The Porsche Team with its two formidable 919 Hybrids was strong, but not strong enough. Last year’s world champions, Timo Bernhard (DE), Brendon Hartley (NZ) and Mark Webber (AU), will start from second on the grid for the final and ninth round of the FIA World Endurance Championship (WEC). In the WEC the average of the two fastest laps of two drivers counts for the qualifying result.
A set of Michelin slick tires should ideally last two fuel tank fills, say ~72 laps. Refueling and changing tires may only be done sequentially, not at the same time. Only four mechanics may work simultaneously when changing tires, and they can use only one wheel gun at a time.
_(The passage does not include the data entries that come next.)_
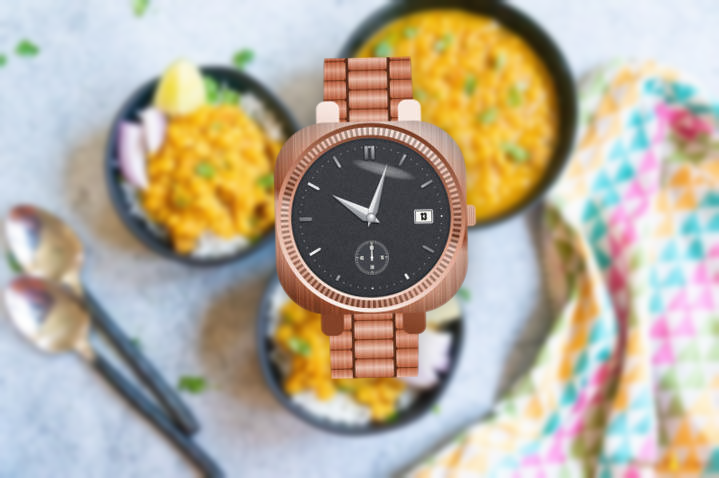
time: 10:03
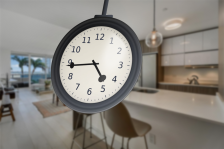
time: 4:44
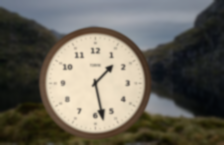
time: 1:28
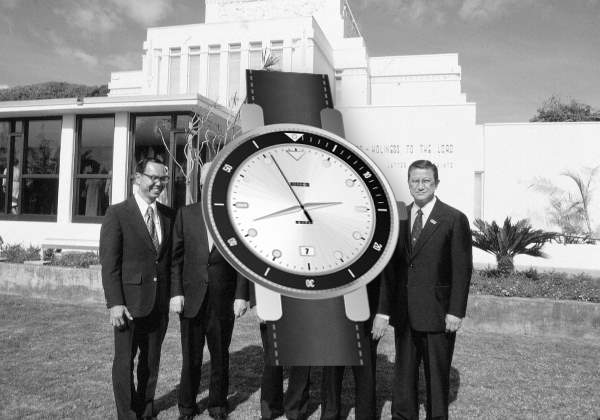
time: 2:41:56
That takes a lot longer than other racing series.
Three different compounds of slick tires are available for dry conditions, a hybrid tire (no profile either but softer cover) for mixed conditions and wet weather tires – 6.5 sets of dry weather tires are available per car for qualifying and the race. However, to set the best lap times, teams can and do change tires more often depending on how the race is going.
Drivers’ Title Still Open
The Porsche sister car, with a chance to take the 2016 drivers’ title, Romain Dumas (FR), Neel Jani (CH) and Marc Lieb (DE), will start third on the grid for the six-hour race on Saturday. For Dumas/Jani/Lieb the six-hour race is solely focused on the drivers’ world championship. They have an advantage of 17 points ahead of the best placed Toyota. Finishing fifth in the race would be enough for them to win the title, even if the #6 Toyota won.
In Bahrain, the qualifying drivers were Bernhard/Hartley (car #1, position 2, 1:39.471 minutes) and Jani/Lieb (car #2, position 3, 1:39.669 minutes). Both these average lap times are below last year’s record that was set by Bernhard in 1:39.670 minutes, as the 919 can use eight per cent less energy per lap this year.
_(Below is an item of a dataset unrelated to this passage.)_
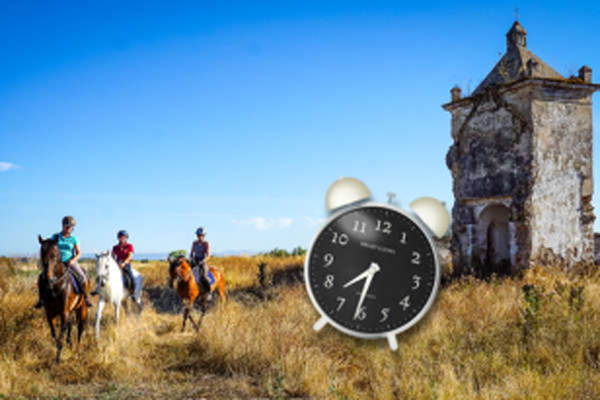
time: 7:31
Porsche’s Mark Webber is also facing an emotional race, at least per commentators, since it will be his last one as a professional driver, as the Australian hangs up his helmet at the end of the season.
The mostly hapless Toyota team turned in a mostly frustrating qualifying session. Both TS050 Hybrids pushed too hard in the battle for grid positions with what one can assume were ill-prepared cars on the wrong tires – and not the first time this season. Having waited a few minutes to begin for sandy track conditions to improve, Anthony Davidson started qualifying in the #5 Toyota and looked to have put his car in the fight for the leading positions until his lap time was deleted for being off the course. That left him needing to set another flying lap on the same tires, giving him little chance to challenge for the pole. His subsequent lap was around one second slower than his earlier effort.
That left the #6 TS050 Toyota Hybrid of Stéphane Sarrazin, Mike Conway and Kamui Kobayashi in fifth place as they now challenge to overturn a 17-point deficit on the drivers’ World Championship-leading Porsche #2. Anthony Davidson, Sébastien Buemi and Kazuki Nakajima will start from sixth place in their #5 car when they look to end the season positively at a venue where Toyota has won two of its previous four WEC races.
The 5.412-kilometer-long Formula One track in Sakhir will be the third of nine WEC races this year to be held partly in the dark – after Le Mans and Austin. The six-hour race will be green flagged at 16:00 hours local time.
This is an hour later than last year and means the drivers must deal with blinding from the setting sun right from the beginning. At 16:45 hours the sun will disappear behind the horizon.
The slightly cooler tarmac after sunset is welcomed by the Porsche Team, because the competition thus far this year benefits from the heat. In any case, the track has a poor grip because the fine sand from the desert is continuously blown onto it.